> PAGE EXTRACT
- Opening Delimiter -

Practical Pyromania: a coming-of-age story of a Nevada pyromaniac

http://www.hcn.org/issues/44.13/practical-pyromania-a-review-of-the-flamer

The Flamer
Ben Rogers
257 pages, softcover: $14.
Aqueous Books, 2012.

Ben Rogers' engaging first novel, The Flamer, is the coming-of-age story of a young Nevada pyromaniac named Oby Brooks. Oby discovers his love for conflagrations when his father donates the family's dilapidated house to the Reno Fire Department to burn "for training purposes." The boy watches the fire, riveted: "A dragon was eating my house and I couldn't tear my eyes away."

The trajectory of Oby's life becomes even clearer once he steals some pure sodium from Mr. Weisgard, a scientist visiting his class. He smuggles it home, where it ignites his fireworks-packed closet. "That closet of yours," his dad fumes during the chaos, "it's like a munitions locker."

- Closing Delimiter -

> COLLECTED MATERIAL
- Opening Delimiter -

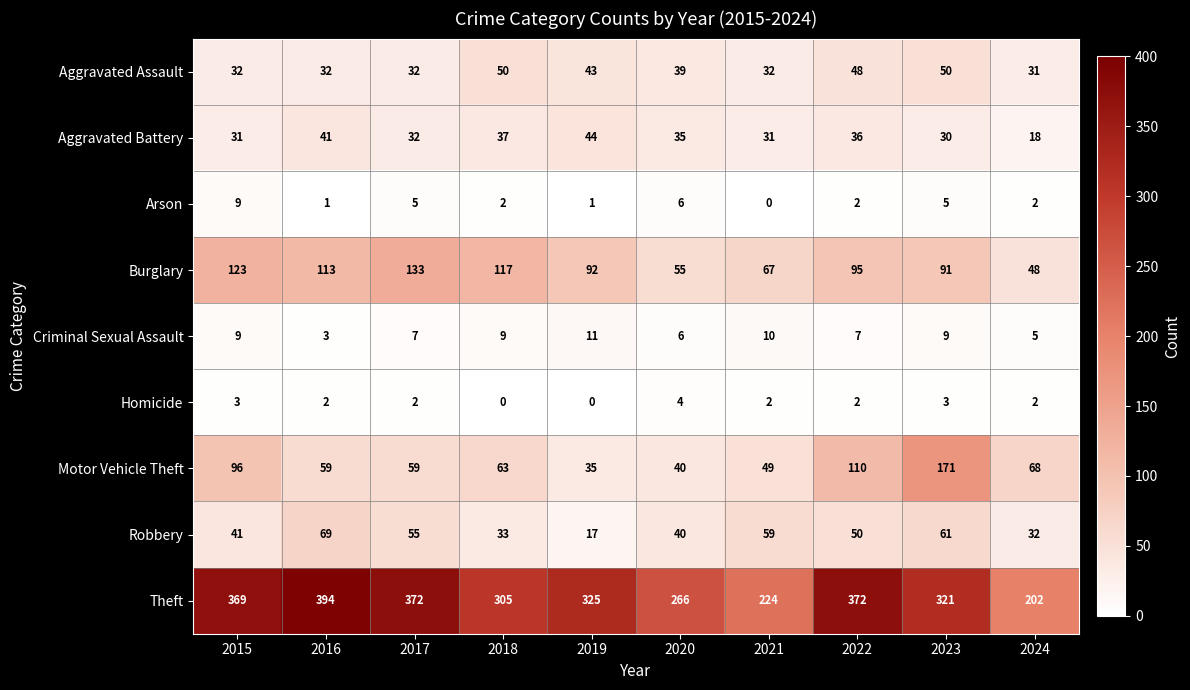

Which series has the widest spread of values?

Theft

- Closing Delimiter -

> AIM OF THE EXERCISE
From the review of The Flamer, list every person referred to by name.

> OUTPUT
Ben Rogers, Oby Brooks, Mr. Weisgard